Identifying botnets with Hadoop and Cassandra - helwr
http://gigaom.com/cloud/hadoop-kills-zombies-too-is-there-anything-it-cant-solve/

======
A1kmm
A centralised system like that, however, has a very high privacy cost - one
server knows all IPs addresses that access every IP address monitored by the
system.

The article isn't clear on exactly how trust is computed, but if all that is
required is to detect the total number of connections between given IPs, it is
possible that a peer-to-peer algorithm where only limited information is
shared with neighbours about IPs that are specifically queried.
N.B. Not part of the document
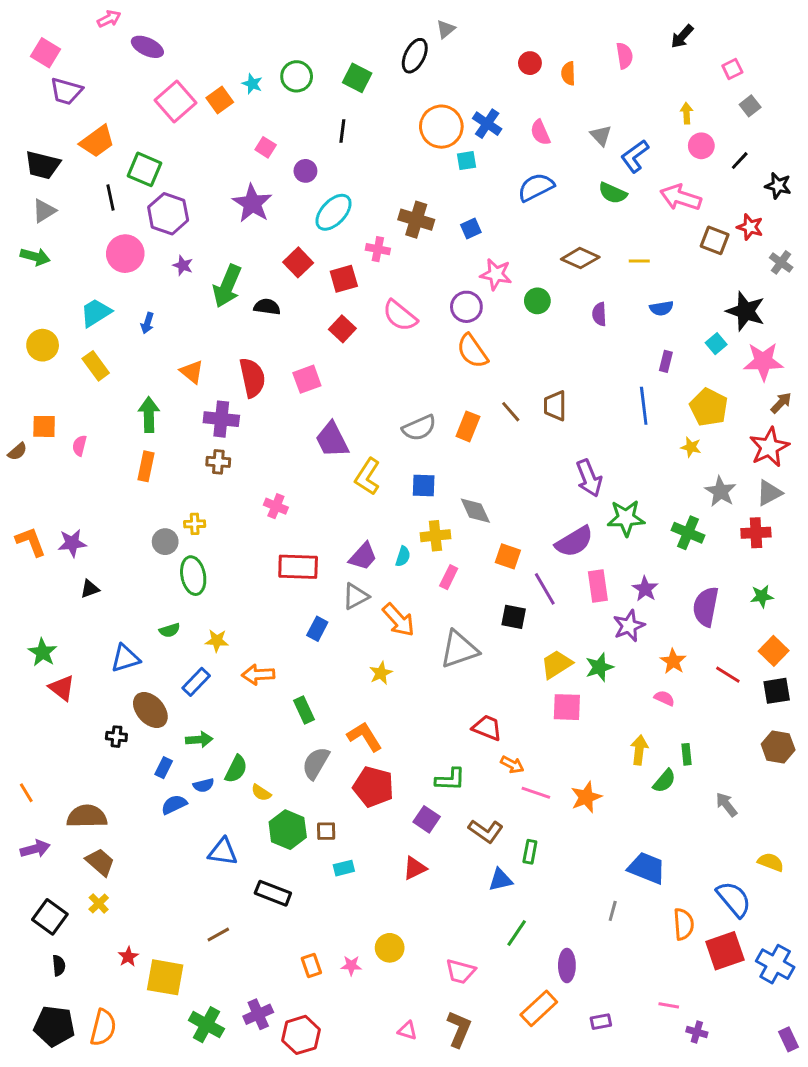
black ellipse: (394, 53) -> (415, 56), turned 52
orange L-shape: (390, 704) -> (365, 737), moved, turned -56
If the aim is to obtain a list of IPs that at least m peers out of n have been
contacted by (only counting the last k incoming connections, per peer),
without disclosing the entire list to any party, that could be done having
each peer broadcast the number connections per /8 to all peers. Each peer
checks the total is less than k for each peer, and also records the number
from each peer for each /8. Any /8s which have seen a total of less than m
connections are rejected, and the counts for each /9 in the remaining /8s are
broadcast (and must add to the right number reported previously for the /8 for
the peer, and be less than the number of IPs in the range). This system means
that at least (m-1) peers need to collude to find out if someone has been
contacted by an IP address in a range that rarely contacts people - if some
mechanism stopped (m-1) of the peers from being controlled by the same person,
this system could work.